Please find every line in the records below that contains the word "makeatletter", and copy it.

• _Data section_:
::::
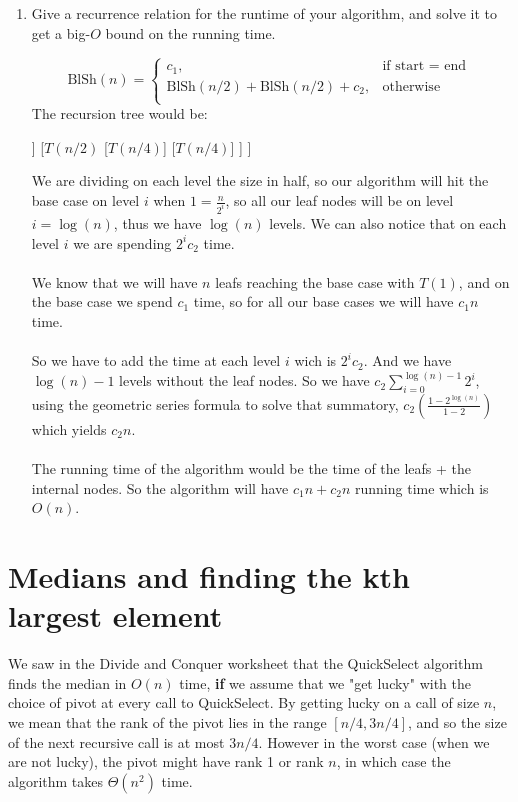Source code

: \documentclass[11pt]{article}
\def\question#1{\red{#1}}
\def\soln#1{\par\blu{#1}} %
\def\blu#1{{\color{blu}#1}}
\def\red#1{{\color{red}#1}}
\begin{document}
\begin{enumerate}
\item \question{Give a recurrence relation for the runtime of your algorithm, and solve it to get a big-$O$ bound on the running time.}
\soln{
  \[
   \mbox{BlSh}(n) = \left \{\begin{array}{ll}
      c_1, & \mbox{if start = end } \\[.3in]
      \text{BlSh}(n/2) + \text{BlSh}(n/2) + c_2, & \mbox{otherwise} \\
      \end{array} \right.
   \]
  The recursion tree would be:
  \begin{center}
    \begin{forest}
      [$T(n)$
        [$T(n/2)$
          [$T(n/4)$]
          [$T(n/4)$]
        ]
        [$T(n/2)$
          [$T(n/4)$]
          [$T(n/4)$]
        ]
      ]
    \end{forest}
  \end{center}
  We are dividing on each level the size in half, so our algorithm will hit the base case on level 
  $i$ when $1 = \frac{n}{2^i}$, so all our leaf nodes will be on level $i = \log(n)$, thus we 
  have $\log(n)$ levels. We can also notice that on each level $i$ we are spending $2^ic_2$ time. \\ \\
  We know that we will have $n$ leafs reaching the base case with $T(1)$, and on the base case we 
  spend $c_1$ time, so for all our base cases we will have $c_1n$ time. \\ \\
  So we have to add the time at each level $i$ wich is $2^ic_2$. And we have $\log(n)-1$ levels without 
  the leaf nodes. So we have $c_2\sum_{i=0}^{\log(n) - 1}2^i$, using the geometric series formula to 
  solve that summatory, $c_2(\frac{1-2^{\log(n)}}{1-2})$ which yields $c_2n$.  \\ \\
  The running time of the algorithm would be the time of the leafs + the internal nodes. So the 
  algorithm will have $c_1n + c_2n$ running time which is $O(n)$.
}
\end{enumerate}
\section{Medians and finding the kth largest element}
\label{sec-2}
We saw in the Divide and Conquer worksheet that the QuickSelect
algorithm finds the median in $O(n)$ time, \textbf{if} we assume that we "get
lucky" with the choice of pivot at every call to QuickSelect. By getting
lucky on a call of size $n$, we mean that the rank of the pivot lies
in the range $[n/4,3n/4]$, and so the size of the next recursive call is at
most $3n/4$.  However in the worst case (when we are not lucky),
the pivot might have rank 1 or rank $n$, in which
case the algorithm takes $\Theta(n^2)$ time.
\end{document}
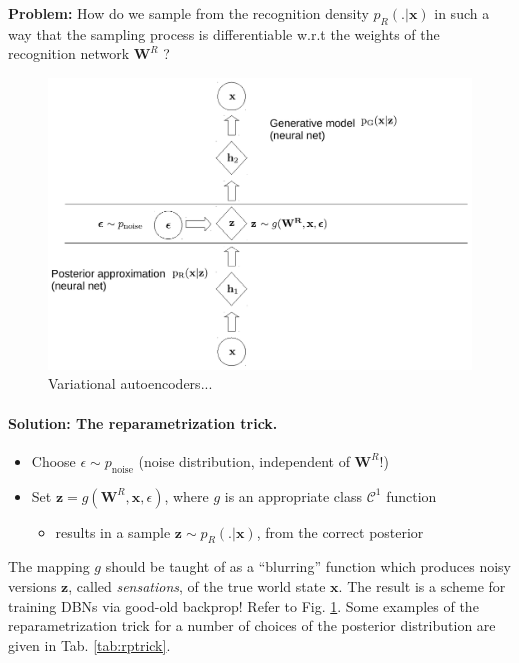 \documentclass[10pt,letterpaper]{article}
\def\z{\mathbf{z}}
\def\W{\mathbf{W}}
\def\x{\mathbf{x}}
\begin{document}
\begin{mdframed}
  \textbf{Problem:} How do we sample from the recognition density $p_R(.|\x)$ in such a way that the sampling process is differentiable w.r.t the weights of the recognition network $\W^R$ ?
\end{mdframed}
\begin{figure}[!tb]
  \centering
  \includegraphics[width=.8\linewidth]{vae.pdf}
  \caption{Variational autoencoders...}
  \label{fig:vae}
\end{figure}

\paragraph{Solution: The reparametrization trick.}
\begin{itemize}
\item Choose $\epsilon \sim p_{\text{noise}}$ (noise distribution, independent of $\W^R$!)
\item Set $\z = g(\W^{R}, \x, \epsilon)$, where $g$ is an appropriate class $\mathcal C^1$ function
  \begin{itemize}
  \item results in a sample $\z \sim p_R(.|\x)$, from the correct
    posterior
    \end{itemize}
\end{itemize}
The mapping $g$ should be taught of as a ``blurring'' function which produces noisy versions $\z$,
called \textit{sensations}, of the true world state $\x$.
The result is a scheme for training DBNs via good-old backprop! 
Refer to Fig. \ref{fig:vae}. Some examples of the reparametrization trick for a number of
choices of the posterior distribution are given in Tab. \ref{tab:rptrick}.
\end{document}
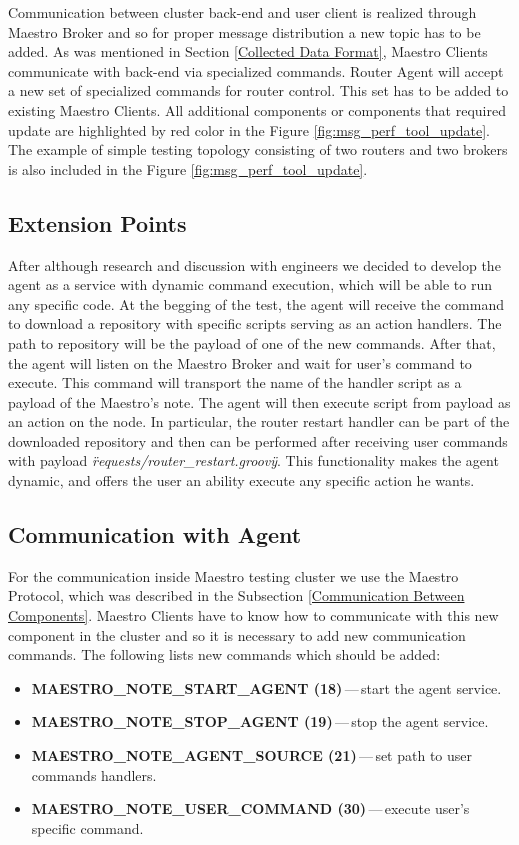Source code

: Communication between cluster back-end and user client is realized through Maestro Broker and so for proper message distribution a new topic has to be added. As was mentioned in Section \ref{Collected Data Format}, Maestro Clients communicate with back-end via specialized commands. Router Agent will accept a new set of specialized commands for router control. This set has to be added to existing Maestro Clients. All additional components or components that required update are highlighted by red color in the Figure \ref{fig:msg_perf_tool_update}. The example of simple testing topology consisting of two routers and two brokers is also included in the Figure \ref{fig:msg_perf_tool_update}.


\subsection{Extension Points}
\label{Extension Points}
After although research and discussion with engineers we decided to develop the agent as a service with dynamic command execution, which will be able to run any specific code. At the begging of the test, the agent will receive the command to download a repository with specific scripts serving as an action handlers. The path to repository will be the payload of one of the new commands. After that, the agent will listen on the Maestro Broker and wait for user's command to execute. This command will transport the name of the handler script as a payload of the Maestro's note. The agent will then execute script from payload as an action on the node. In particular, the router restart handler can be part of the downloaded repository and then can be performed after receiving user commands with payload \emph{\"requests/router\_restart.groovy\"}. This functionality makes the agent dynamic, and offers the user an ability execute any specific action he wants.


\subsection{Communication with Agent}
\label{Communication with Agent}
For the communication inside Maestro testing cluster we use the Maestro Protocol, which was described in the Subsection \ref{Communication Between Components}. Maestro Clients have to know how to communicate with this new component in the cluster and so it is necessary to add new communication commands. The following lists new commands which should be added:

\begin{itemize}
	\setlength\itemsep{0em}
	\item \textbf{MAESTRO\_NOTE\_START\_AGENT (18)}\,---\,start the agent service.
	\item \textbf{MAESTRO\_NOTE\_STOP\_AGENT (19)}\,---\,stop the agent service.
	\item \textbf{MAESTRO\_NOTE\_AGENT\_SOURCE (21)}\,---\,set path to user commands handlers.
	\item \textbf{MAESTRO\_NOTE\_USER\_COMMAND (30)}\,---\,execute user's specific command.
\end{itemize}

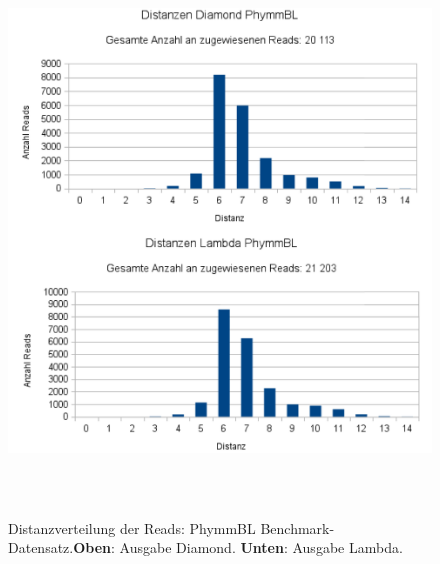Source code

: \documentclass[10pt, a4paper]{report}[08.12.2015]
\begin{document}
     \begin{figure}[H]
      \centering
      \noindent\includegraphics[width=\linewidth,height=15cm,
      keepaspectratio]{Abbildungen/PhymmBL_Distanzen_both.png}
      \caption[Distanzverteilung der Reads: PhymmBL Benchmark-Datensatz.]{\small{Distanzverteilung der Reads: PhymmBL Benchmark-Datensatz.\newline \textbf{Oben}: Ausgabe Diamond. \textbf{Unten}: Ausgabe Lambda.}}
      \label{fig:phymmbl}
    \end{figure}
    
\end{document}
::::
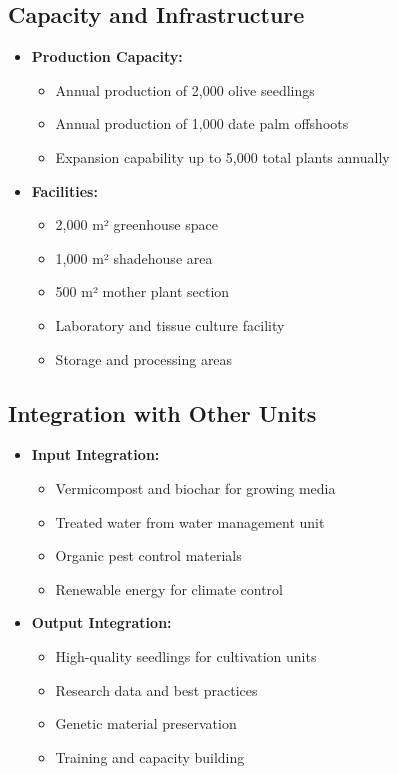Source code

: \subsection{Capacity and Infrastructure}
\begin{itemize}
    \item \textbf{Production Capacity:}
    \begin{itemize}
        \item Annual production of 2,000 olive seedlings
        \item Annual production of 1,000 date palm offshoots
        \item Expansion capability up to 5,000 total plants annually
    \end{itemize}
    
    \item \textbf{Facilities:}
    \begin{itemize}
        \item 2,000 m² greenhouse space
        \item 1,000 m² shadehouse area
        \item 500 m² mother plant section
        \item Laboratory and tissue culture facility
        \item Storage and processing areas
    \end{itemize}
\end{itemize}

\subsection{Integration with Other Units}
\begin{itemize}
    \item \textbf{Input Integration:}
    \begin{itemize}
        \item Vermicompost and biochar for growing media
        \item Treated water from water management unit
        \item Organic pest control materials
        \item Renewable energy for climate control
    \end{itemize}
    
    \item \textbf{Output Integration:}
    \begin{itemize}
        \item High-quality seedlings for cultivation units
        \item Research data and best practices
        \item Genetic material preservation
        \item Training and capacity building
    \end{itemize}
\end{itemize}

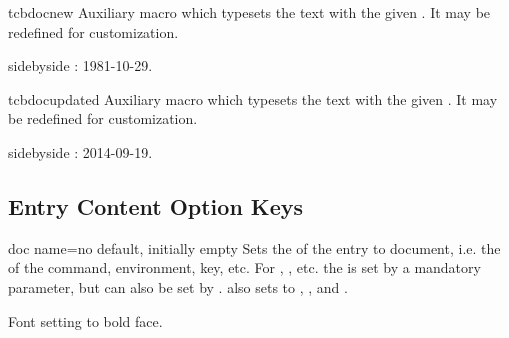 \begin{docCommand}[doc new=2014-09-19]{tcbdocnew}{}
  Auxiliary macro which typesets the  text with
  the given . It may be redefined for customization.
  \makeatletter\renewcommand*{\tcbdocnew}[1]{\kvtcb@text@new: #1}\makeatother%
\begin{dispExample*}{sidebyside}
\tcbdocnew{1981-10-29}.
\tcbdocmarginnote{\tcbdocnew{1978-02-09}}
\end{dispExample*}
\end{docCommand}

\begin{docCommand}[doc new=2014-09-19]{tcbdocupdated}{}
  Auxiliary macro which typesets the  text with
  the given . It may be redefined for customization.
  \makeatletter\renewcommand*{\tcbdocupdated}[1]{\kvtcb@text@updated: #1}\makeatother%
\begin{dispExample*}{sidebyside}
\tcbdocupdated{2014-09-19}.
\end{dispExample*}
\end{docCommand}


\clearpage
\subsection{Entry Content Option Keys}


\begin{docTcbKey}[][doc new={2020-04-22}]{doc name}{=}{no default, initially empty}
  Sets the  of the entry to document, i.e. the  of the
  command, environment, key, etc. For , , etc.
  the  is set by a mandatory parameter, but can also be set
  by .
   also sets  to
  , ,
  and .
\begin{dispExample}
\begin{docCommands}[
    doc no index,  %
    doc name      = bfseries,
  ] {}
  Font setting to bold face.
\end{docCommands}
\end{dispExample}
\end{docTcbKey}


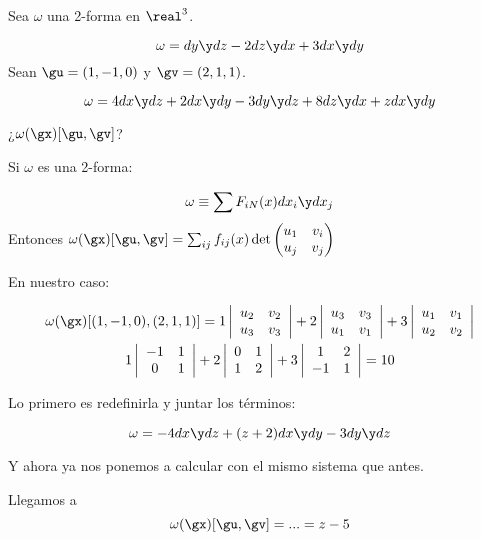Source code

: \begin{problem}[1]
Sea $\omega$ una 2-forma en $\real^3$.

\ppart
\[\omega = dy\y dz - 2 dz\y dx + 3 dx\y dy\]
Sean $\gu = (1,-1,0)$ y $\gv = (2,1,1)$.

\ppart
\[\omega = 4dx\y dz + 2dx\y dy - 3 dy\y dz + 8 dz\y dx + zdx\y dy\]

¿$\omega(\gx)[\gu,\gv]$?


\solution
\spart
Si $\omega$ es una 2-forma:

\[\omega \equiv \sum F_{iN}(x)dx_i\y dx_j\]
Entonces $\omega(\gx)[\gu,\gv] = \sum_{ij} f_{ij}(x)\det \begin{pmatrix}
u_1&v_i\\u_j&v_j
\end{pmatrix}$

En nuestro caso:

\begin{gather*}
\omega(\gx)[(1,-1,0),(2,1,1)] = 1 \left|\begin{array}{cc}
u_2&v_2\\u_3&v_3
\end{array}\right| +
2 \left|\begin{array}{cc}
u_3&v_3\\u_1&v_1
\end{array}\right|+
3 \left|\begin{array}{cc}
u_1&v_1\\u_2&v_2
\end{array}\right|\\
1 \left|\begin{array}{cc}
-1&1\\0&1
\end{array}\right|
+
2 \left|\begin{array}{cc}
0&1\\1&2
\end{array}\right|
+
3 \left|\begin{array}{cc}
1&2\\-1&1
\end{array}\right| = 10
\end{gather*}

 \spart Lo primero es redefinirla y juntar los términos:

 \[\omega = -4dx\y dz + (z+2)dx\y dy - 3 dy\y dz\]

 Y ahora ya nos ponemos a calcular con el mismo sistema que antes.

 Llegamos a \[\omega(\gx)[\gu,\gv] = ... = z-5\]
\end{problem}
::::
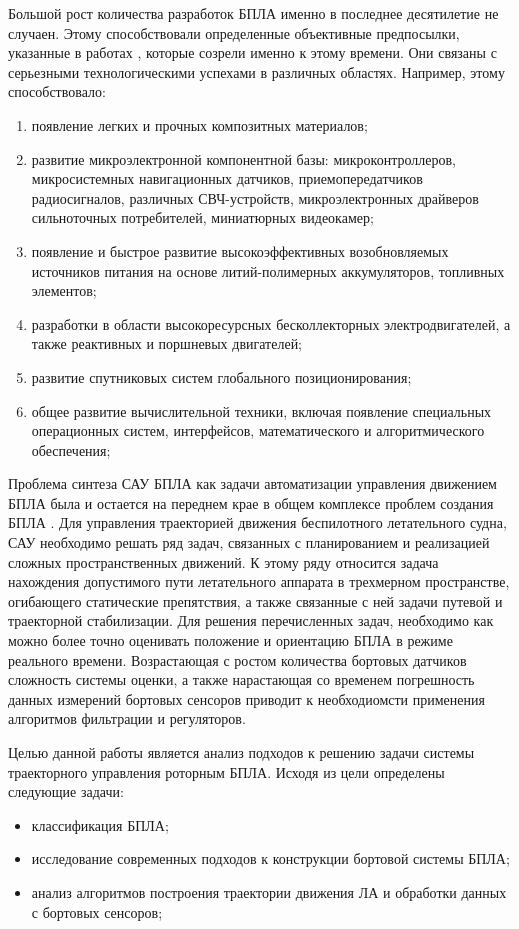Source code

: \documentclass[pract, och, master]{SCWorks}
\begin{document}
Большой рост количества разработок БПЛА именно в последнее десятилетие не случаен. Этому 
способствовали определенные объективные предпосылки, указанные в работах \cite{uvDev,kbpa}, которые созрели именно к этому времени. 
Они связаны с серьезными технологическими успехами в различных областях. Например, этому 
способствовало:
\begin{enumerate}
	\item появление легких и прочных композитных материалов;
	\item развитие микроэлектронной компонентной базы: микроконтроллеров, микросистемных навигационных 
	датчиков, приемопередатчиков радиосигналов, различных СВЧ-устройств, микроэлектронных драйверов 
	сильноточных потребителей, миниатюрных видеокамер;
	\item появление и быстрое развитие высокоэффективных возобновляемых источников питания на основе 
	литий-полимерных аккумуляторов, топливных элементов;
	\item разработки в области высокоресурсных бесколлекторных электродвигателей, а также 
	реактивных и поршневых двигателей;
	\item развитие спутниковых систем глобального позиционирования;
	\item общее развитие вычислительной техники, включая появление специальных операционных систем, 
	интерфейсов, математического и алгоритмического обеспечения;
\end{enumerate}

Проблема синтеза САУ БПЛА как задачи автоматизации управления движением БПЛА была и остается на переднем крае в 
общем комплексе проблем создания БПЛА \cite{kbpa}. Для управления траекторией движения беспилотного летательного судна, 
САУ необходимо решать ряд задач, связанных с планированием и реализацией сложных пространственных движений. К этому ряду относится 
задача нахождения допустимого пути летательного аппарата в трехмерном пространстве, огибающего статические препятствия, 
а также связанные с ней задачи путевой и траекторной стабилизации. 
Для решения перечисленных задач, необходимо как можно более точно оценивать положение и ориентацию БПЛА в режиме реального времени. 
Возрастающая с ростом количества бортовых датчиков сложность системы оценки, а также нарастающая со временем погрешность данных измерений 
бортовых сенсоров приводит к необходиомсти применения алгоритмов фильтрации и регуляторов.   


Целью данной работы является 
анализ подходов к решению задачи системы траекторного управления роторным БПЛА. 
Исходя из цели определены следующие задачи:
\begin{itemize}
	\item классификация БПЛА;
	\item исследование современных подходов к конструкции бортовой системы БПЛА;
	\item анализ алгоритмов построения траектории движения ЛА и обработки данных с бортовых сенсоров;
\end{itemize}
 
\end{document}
::::
• _Your response_:
  \makeatletter\renewcommand*{\tcbdocnew}[1]{\kvtcb@text@new: #1}\makeatother%
  \makeatletter\renewcommand*{\tcbdocupdated}[1]{\kvtcb@text@updated: #1}\makeatother%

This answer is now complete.